The Death of a Proud Tradition
I’m just
back to my computer after a trip to Ireland. While I was there, I chatted with
a number of friends and family members. All of them were most interested in our
election and hungered for assurance that Romney would not win. They have
experienced with great pain the contractionary policies the Republicans are planning to enact
in America. If we copy Europe, we will make any kind of recovery here and there
more difficult.
The down
side of pleasant weeks in Ireland is a long, dull airplane trip home. On the
plus side of hours spent crunched into a small space and uncomfortable seat, I
had a lot of time for contemplation. Most of that thinking was centered on a
puzzling and distressing change that came after the 2008 election. Let me share
with you my thinking as it formed up by the time my Aer Lingus flight began its
approach to Boston.
I have lived
through a number of shattering episodes of national crisis. The attack on our
country on 9/11 is just one example. We
have always come together as one nation, as a united people at such dire times.

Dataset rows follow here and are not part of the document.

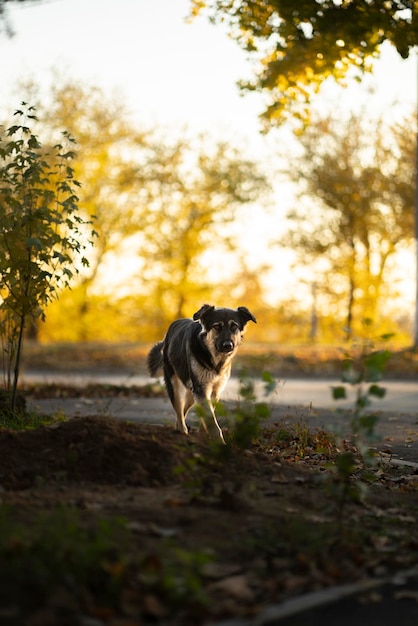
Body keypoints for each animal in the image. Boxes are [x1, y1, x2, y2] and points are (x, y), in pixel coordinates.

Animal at [147, 302, 258, 438]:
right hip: (174, 385)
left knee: (184, 408)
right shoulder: (201, 389)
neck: (215, 360)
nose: (228, 345)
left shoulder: (214, 390)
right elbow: (211, 420)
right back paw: (182, 431)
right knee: (179, 410)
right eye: (217, 326)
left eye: (234, 326)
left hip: (192, 392)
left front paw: (203, 433)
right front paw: (218, 439)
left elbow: (208, 414)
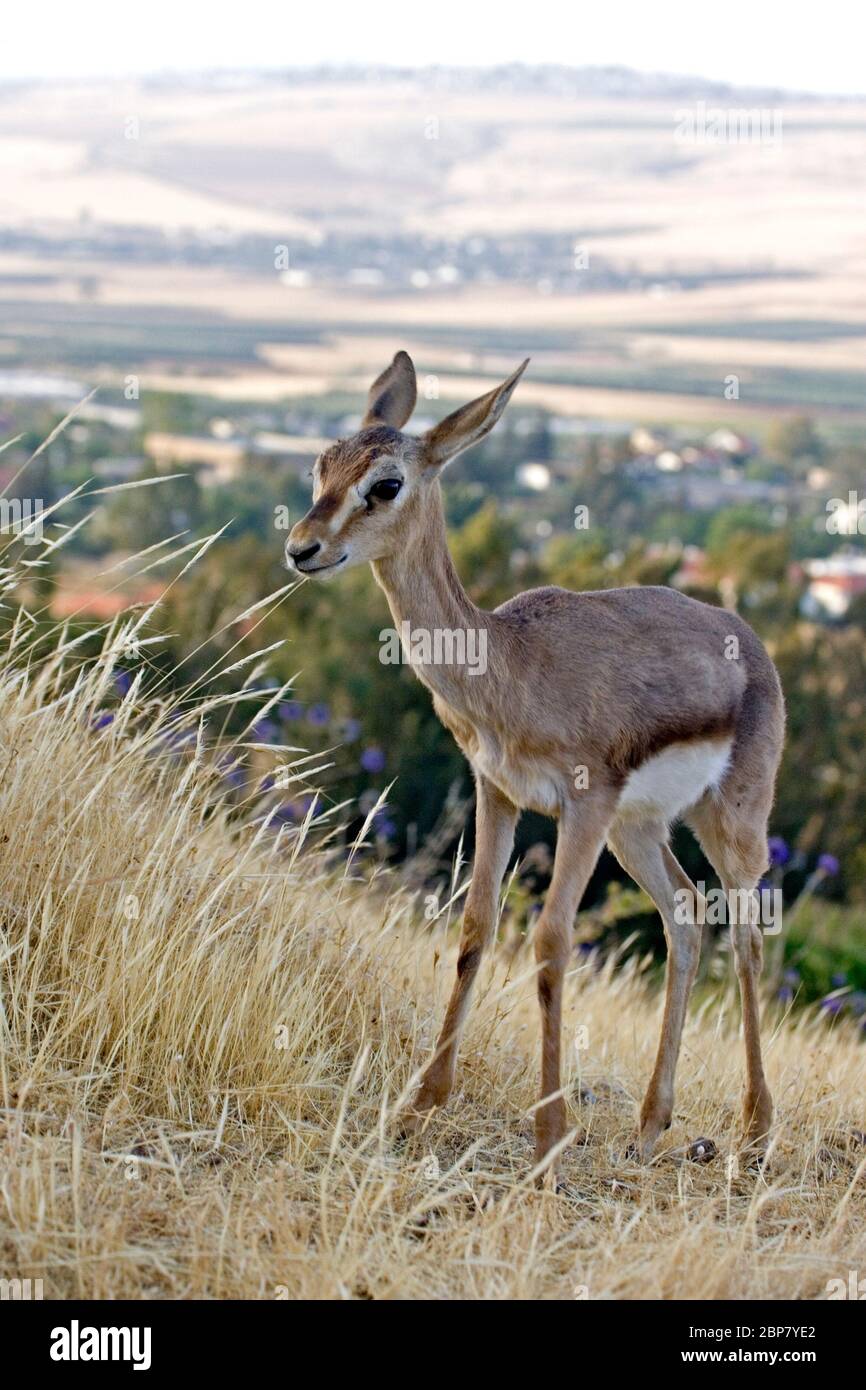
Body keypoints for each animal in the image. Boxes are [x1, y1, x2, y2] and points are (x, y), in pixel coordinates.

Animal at [286, 352, 785, 1176]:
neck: (510, 662)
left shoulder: (582, 805)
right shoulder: (498, 793)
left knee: (745, 934)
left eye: (385, 482)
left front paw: (549, 1136)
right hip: (638, 830)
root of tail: (749, 641)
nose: (302, 548)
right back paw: (649, 1127)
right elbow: (475, 927)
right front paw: (422, 1104)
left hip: (729, 825)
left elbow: (551, 942)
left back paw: (755, 1128)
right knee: (684, 915)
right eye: (321, 466)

No matter which party controlled the government in Washington, the opposition
party and its supporters always joined with the majority to face the problems with
the strength of a unified country.
When the
election took place in November 2008, our country was facing one of the worst
challenges of my lifetime. Our financial system was in collapse. Hundreds of
thousands of middle class workers were suddenly losing their jobs every month. Families,
used to a life style where a house, a vacation, education for their children
were not impossible achievements, were discovering these goals had become wild
fantasies. Too many of them had lost their homes and began living in their cars.

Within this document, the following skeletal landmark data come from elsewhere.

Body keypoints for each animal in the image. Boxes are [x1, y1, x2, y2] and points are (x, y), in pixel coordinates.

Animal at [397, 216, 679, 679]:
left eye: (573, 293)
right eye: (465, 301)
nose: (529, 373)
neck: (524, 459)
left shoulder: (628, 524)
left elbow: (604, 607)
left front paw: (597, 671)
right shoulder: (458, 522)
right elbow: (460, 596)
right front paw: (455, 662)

Children went to bed hungry. If ever our tradition of unity was needed, this
was clearly the time.
But this
time was different. This time the Republicans decided that something was more
important than uniting to help our struggling citizens and strengthening our
country. They would ignore their absolute ethical obligation to help repair the
economic disaster their policies had created. The radical right Republicans had such a
hunger for power that our suffering people and endangered country did not matter.
Tossing
aside this critical tradition seemed of no importance to many members of this
party. They were deeply shocked that the majority of American people would ever
vote to elect a black man with a foreign sounding name President of the United
States. Disbelief was followed quickly by fury. It was totally unacceptable to
them that a black family should occupy the White House. So President Obama must
fail no matter the cost to our country. These racists were new Republicans, refugees
from the segregationist Democrats of my childhood.
At this
critical moment, I expected Republican leaders would come forward to help these
new members overcome their historic intolerance. Instead, the leaders of the
Republican party fell silent, and then fell in line. There would be no leaders
in the party to bring these new outliers of the party back to reality.
These words
are painful for me to write of the party I have always supported. But the
intense efforts of Congress to defeat every action of the President, no matter
the extent of the suffering of so many of our fellow citizens, are well documented.

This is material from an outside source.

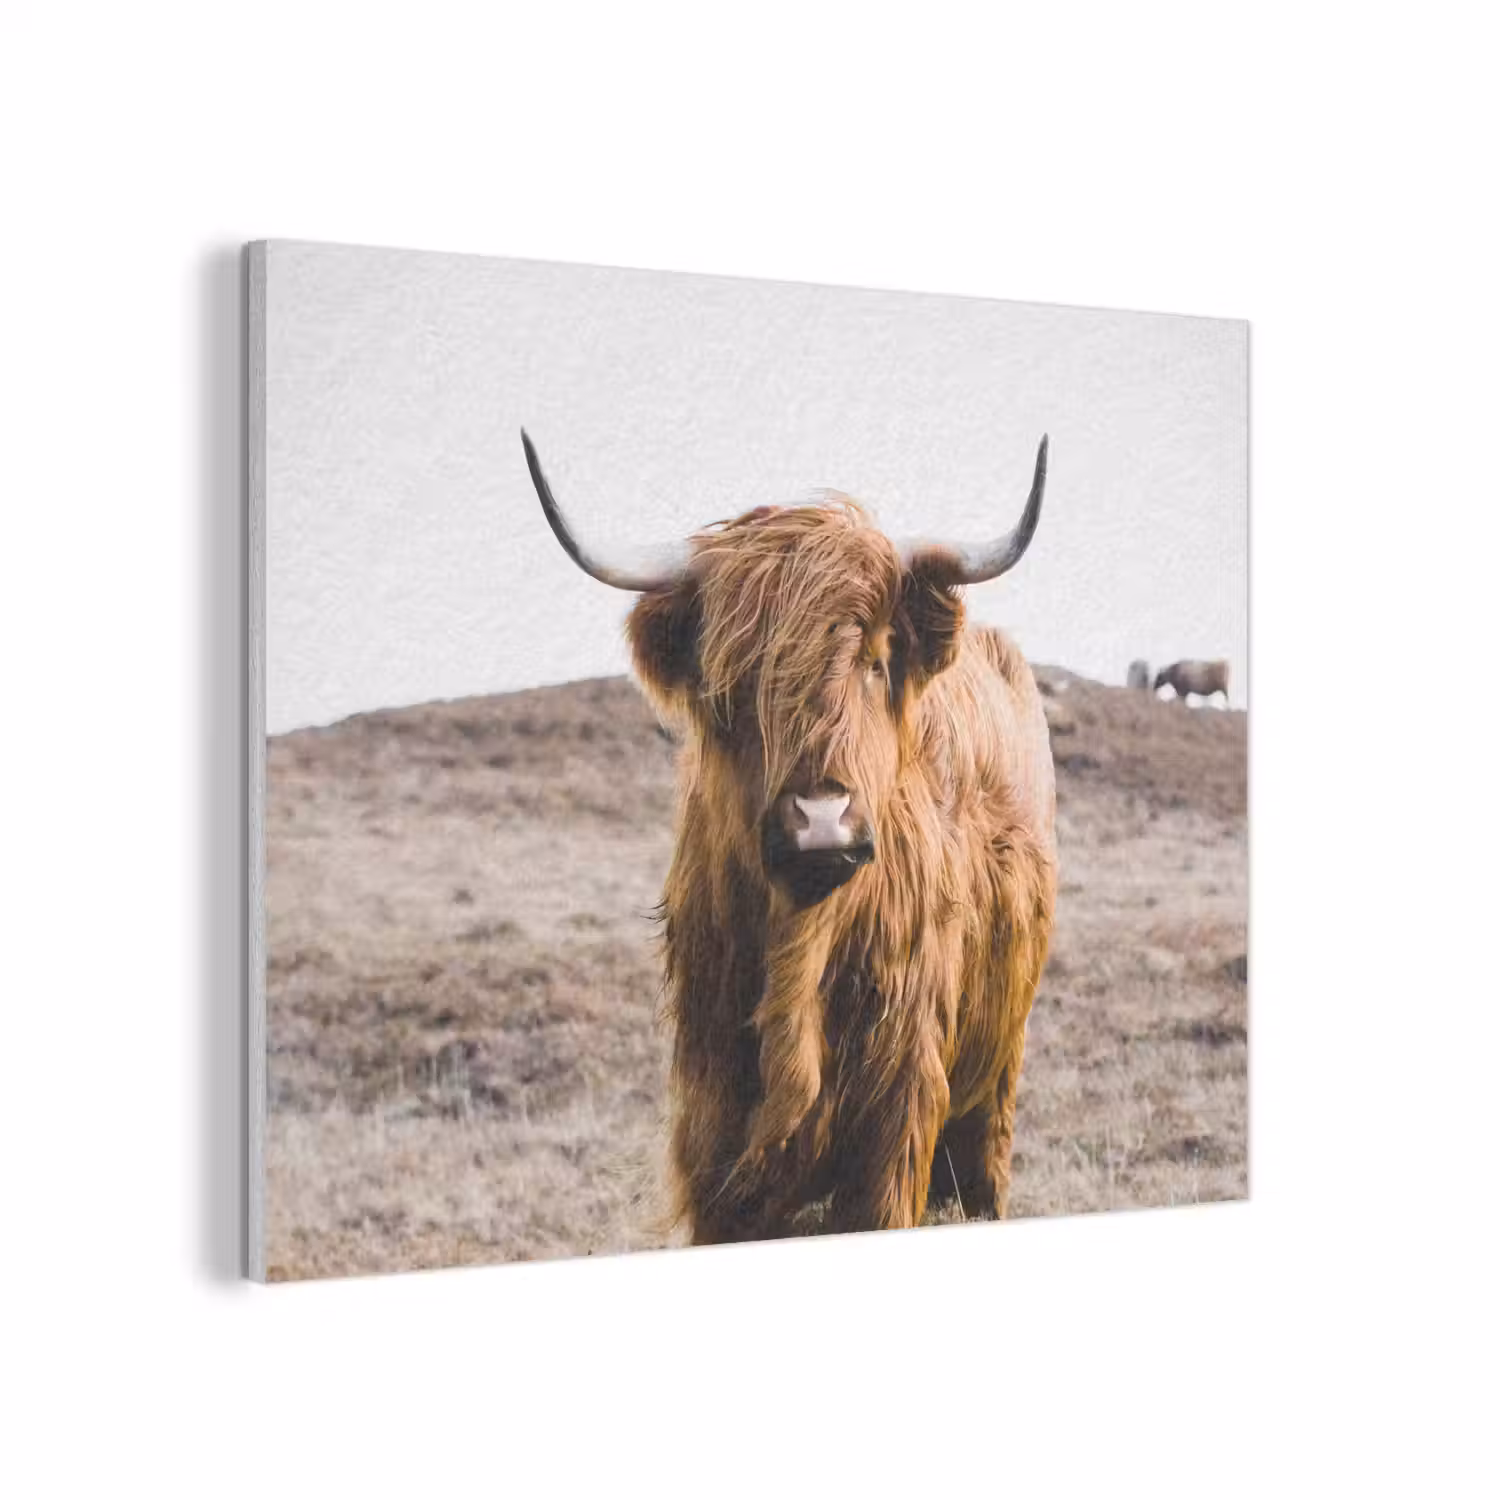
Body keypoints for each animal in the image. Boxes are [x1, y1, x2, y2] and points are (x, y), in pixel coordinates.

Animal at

They opposed measures they had always supported, great ideas that came from an
earlier version of their own party. All Lincoln Republicans must face reality.
Now we are
facing the most critical election of my lifetime. The Republicans are running on one issue,
that the President has failed. They
bleat endlessly about the failure of the President’s policies, policies that
they made sure would never be enacted. They tell us little about what they
would do if the voters fall for this line. They recognize that if voters knew
what they planned, they would lose the election. So all we know is that they
will cut taxes on the rich, free the powerful from regulations, and increase
spending for defense. This was the platform they ran on in 1980 and enacted
when they gained power. These were the years when our national debt began to
get out of hand.
These ideas didn’t
work any better in the first decade of this new century. Republicans enacted
tax cuts, reduced regulations, increased military spending as they promised.
But they turned a budget surplus into a huge deficit, and vastly increased the
national debt in the process. And worst of all, their policies produced our
terrible financial crisis. Now they are trying to win on the notion that this
time their principles will produce millions of jobs and prosperity for all.
These are
the actions of a Party not fit to lead in good times, never mind ones that are
so dangerous. These people truly believe
that government is the enemy, so shrinking its ability to act on our behalf is
a good thing. They want to ruin the government that the efforts of millions of Americans over many centuries have created.
In the last
two years since the radical Republicans gained control of the House of
Representatives, we have gotten a clear picture of what our future would be
like if they win control in Washington in November. By violating all the norms
of good governing, they have frozen government in place. They have discovered
that a gridlocked government is almost as useful as one they actually run. Compromise
is the life-blood of a democracy. Yet, the radical right Republicans view
compromise as an unproductive weakness. No government can function when either
party believes this extreme idea.
This
election, voters must reunite to send a clear message to this new radical
party, “We reject you and your ruinous plans. We need a functioning government
that will act for the middle class, not one that serves only the rich and
powerful.”
To achieve
this, we must vote in historic numbers, and we must vote to remove these
Republicans from office. The next election may be too late.